Start of Provided information

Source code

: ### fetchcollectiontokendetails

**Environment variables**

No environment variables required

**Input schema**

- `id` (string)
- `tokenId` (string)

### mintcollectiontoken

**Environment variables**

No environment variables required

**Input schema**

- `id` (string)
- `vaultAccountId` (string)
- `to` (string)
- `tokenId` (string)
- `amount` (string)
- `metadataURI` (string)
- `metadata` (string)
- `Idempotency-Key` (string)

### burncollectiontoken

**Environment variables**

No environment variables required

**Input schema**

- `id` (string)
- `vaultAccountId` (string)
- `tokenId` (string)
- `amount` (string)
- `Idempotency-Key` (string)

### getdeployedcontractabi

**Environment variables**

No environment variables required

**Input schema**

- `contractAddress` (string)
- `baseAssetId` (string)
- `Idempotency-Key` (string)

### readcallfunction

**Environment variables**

End of Provided information

# Work order
Write the data out once more, exactly as it was given.

# Output for this exercise
Source code

: ### fetchcollectiontokendetails

**Environment variables**

No environment variables required

**Input schema**

- `id` (string)
- `tokenId` (string)

### mintcollectiontoken

**Environment variables**

No environment variables required

**Input schema**

- `id` (string)
- `vaultAccountId` (string)
- `to` (string)
- `tokenId` (string)
- `amount` (string)
- `metadataURI` (string)
- `metadata` (string)
- `Idempotency-Key` (string)

### burncollectiontoken

**Environment variables**

No environment variables required

**Input schema**

- `id` (string)
- `vaultAccountId` (string)
- `tokenId` (string)
- `amount` (string)
- `Idempotency-Key` (string)

### getdeployedcontractabi

**Environment variables**

No environment variables required

**Input schema**

- `contractAddress` (string)
- `baseAssetId` (string)
- `Idempotency-Key` (string)

### readcallfunction

**Environment variables**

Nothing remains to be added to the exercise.